La rosa di candidati quest'anno prevede l'Associazione Antonio e Luigi Palma (da venticinque anni opera sul territorio comasco in modo volontaristico per assistere nella loro casa i malati oncologici in fase terminale), la Cooperativa Sociaolario (attiva dal 1983, consente ogni anno a tanti ragazzi con differenti forme di disabilità di essere avviati verso un percorso di autonomia individuale e di essere pienamente inseriti nel tessuto sociale della città), le Figlie della Carità - Casa Vincenziana (la loro mensa accoglie amorevolmente persone senza fissa dimora e in momentaneo stato di indigenza, distribuisce circa 100 pasti giornalieri per 280 giorni all’anno: più di 20.000 pasti complessivi), la Fondazione Ca' D'Industria (da duecento anni opera a favore di anziani e deboli ed è stata sempre vicina ai comaschi). 

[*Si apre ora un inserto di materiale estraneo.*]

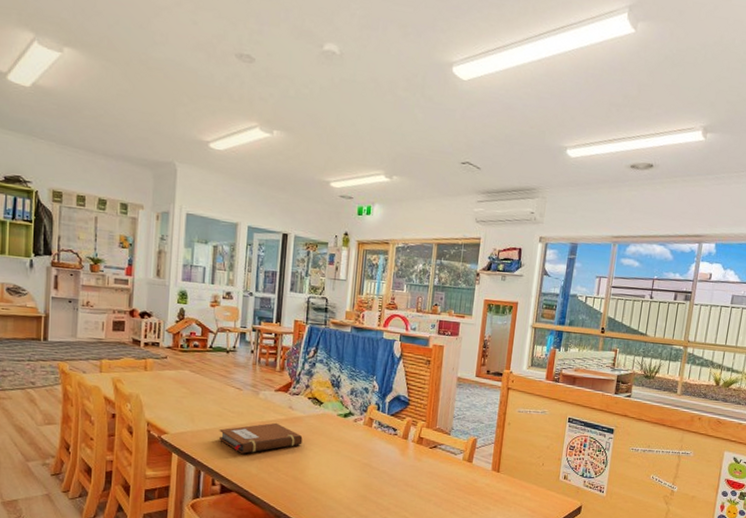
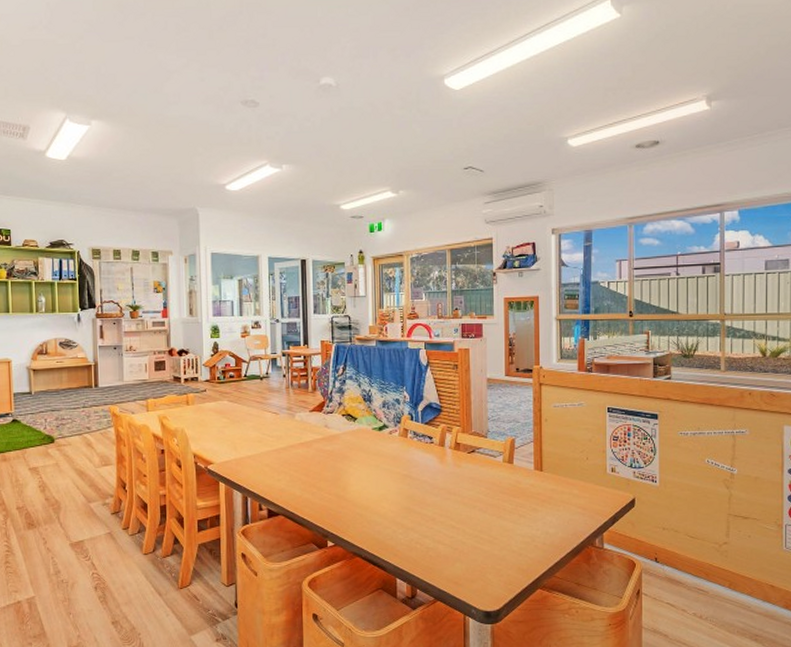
notebook: present [218,422,303,454] -> none [261,442,341,476]

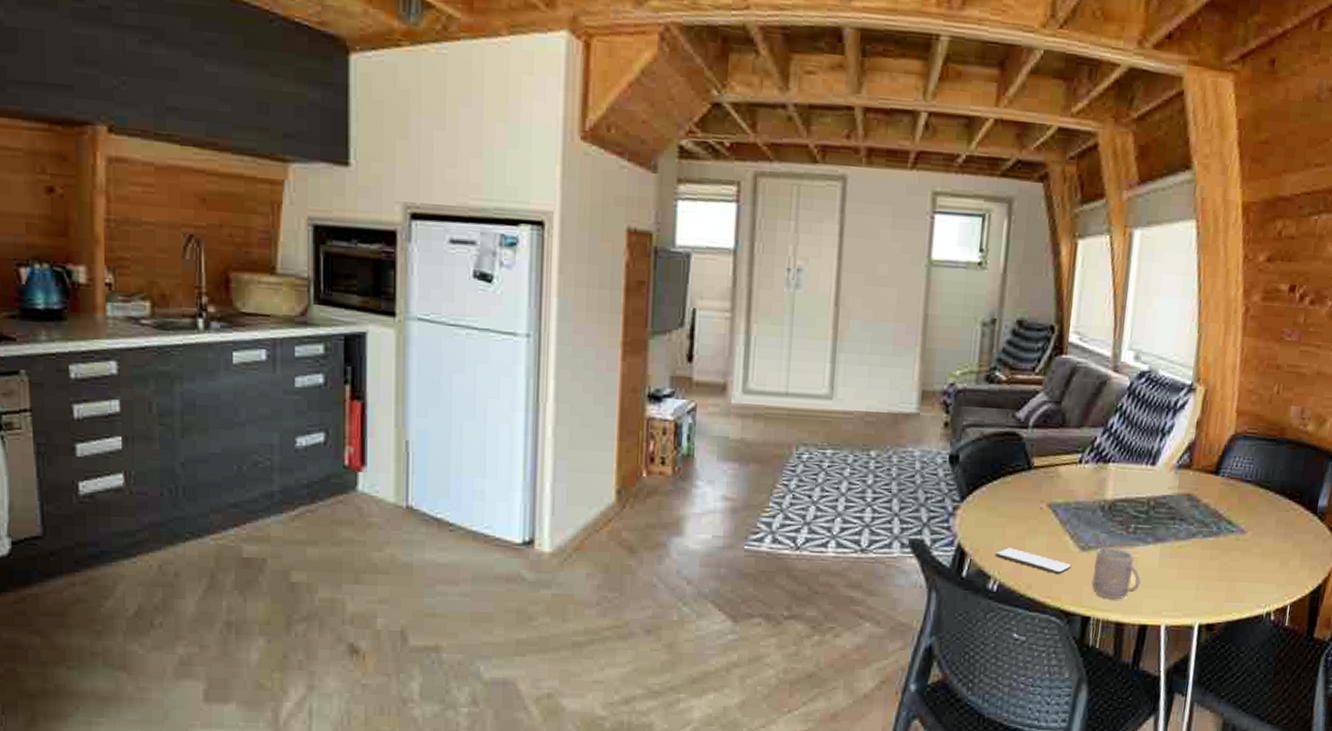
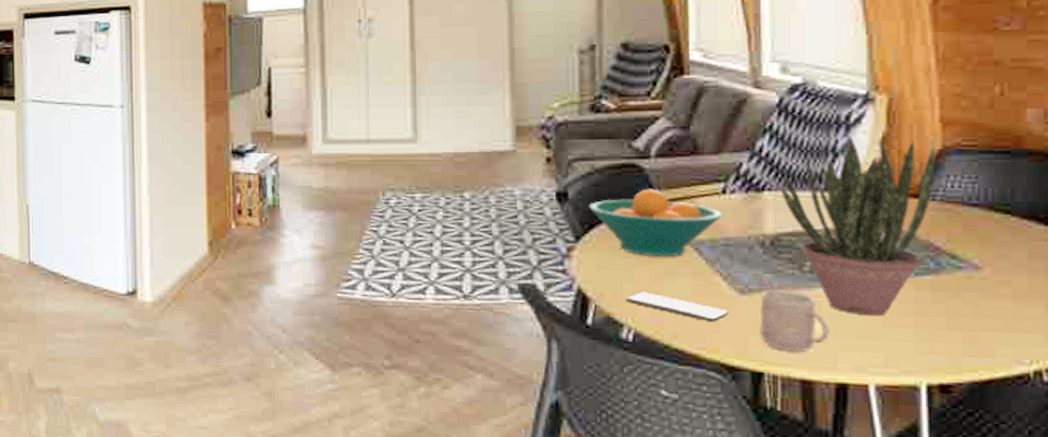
fruit bowl: none [974,455,1077,518] -> present [588,188,723,258]
potted plant: none [1121,419,1230,570] -> present [780,135,935,317]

E ancora sono stati candidati Martino Lironi (per i suoi meriti di insegnante), Angelo Palma (impegnato nel sociale), Giorgio Perlasca (per aver salvato migliaia di Ebrei fingendosi console spagnolo durante la Seconda Guerra Mondiale),  Livio Prada (educatore e sportivo comasco), Vincenzo Sapere (per la generosità e l'umanità con cui ha portato avanti il suo impegno in politica), il Teatro Gruppo Popolare e Olga Ceriani Trombetta per il suo impegno nell'aiuto alle donne malate di cancro.